> [Azione richiesta]: Per favore, riscrivi come elenco puntato il paragrafo del testo sui crediti deteriorati che comincia con «ci sono, infatti, delle ricadute negative», mantenendone i fatti principali.

Come i nostri lettori sanno, abbiamo avviato un
dibattito sui percorsi di innovazione del sistema bancario, abbiamo invitato
il Prof. Minenna a parteciparvi e lui ha accettato. Ringrazio quindi il
professore per aver accolto il nostro invito e, soprattutto, per la
profondità e la ricchezza del materiale inviatoci. Da ultimo lo ringrazio
anche perché mi ha dato un “assist” molto autorevole per proporre alcune idee
che ritengo decisive.
Il Prof Minenna ci ha
inviato:
1.
versione estesa dell’articolo del Corriere che ha pubblicato su
“Gli Stati Generali”
2.
link ad un suo intervento durante un convegno alla sala
biblioteca del Senato
3.
link al suo intervento al convegno NPL Summit di Milano
Abbiamo provato a proporre
alcuni passi rilevanti del suo documento scritto. In particolare l’ultimo passo
che proponiamo è quello che mi fornisce l’assist di cui dicevo.
"In Italia comunque
la situazione rimane oltremodo complessa. Il dato complessivo più preoccupante
è relativo alle sofferenze, cioè a quei crediti deteriorati la cui probabilità
di recupero è molto bassa o quasi nulla per via dell’acclarata difficoltà del
debitore a far fronte ai propri impegni (i.e. se un’impresa è in stato di
decozione evidenziato dal fallimento o da altra procedura concorsuale). Il
dato di gennaio 2017 indica uno stock complessivo di circa 200 miliardi di € di
sofferenze lorde "
"ci sono, infatti, delle ricadute negative sul tessuto economico-produttivo derivanti dal cambio della proprietà del credito. Si passa dalla banca, interessata al recupero del credito attraverso un’interazione costruttiva con l’impresa salvaguardando l’attività produttiva, alla “società avvoltoio” motivata a “spremere” valore dal credito in un tempo più breve (che può scendere anche a soli 7 anni), anche attraverso il ricorso accelerato a procedure esecutive di varia natura. Per un’impresa già in difficoltà per via della crisi e della stretta creditizia ma che ha ancora del potenziale produttivo, l’interazione con la nuova controparte (il vulture fund) può solo nuocere alla residua capacità di resistere sul mercato. Questo fenomeno assume ancora più valenza se consideriamo che le imprese che si trovano in questa situazione sono rimaste assai poche, visto che la maggioranza delle sofferenze riguarda soggetti da tempo non più economicamente vitali.

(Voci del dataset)

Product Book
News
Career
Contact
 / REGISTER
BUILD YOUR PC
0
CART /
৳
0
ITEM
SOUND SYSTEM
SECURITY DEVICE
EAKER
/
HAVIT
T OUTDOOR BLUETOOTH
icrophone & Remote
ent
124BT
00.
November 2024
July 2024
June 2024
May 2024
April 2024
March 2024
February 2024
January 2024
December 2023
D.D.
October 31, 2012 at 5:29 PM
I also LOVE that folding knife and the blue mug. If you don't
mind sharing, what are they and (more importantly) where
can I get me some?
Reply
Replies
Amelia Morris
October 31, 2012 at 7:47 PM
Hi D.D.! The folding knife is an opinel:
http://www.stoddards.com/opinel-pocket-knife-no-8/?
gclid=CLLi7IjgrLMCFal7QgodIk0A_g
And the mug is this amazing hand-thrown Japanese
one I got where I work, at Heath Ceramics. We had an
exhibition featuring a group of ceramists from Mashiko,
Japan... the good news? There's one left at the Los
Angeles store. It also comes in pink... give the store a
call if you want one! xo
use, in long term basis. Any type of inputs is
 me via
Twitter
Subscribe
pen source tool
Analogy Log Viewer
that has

--

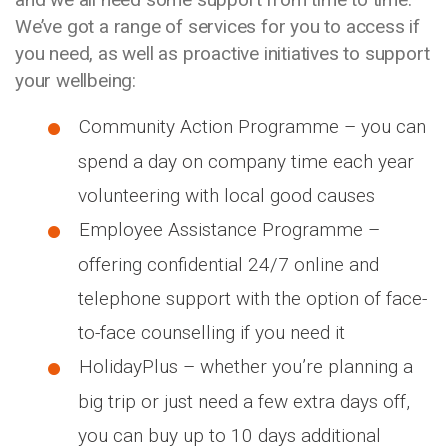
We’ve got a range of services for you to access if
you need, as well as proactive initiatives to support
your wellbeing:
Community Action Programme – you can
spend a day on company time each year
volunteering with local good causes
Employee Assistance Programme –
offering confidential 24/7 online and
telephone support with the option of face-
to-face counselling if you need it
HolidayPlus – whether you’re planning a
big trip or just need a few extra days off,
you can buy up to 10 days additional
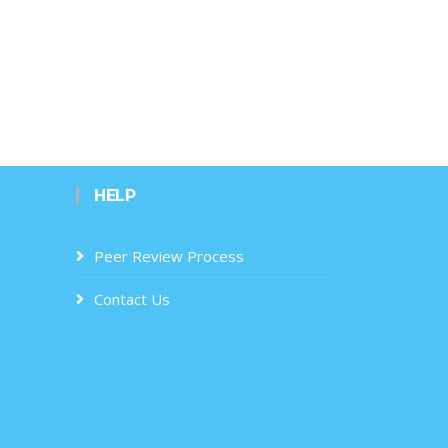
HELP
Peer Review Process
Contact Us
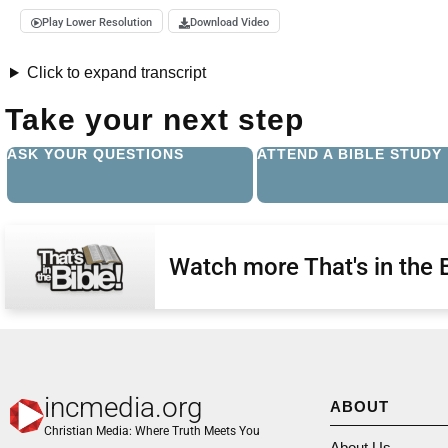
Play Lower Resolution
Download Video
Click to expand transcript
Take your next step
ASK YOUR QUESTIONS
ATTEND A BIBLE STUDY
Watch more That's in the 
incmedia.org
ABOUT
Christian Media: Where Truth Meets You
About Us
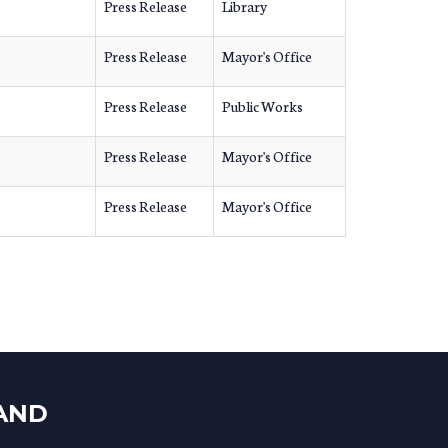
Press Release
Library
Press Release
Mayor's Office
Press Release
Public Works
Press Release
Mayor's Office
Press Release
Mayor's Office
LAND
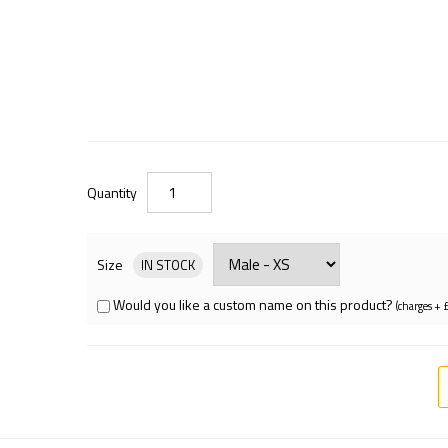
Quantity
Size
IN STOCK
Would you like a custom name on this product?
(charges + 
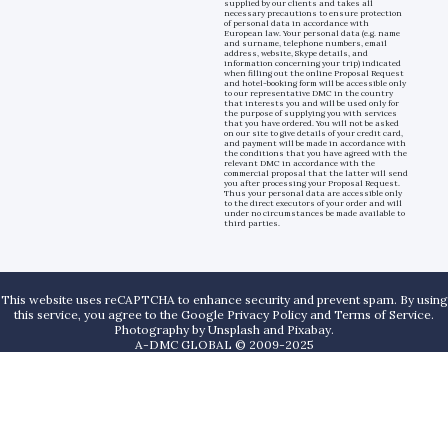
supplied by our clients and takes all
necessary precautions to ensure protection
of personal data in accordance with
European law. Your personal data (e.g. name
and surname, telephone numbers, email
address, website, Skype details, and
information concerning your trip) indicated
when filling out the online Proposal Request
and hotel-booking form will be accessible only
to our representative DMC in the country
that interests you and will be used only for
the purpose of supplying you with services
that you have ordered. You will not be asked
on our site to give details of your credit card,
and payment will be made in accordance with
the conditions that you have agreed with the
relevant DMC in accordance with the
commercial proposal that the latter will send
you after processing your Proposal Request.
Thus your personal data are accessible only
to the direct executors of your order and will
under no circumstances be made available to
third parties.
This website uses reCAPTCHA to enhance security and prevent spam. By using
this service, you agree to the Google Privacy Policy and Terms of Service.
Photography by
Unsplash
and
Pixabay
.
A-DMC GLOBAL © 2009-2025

> [Risultato qui sotto]:
- Il cambio di proprietà del credito ha ricadute negative sul tessuto economico-produttivo.
- La banca mira a recuperare il credito interagendo in modo costruttivo con l'impresa e salvaguardandone l'attività produttiva.
- La "società avvoltoio" (vulture fund) punta invece a "spremere" valore dal credito in tempi più brevi, anche solo 7 anni, ricorrendo in modo accelerato a procedure esecutive di vario tipo.
- Per un'impresa in difficoltà per la crisi e la stretta creditizia ma ancora dotata di potenziale produttivo, il rapporto con il vulture fund può solo nuocere alla residua capacità di restare sul mercato.
- Il fenomeno pesa ancora di più perché le imprese in questa situazione sono ormai assai poche: la maggioranza delle sofferenze riguarda soggetti da tempo non più economicamente vitali.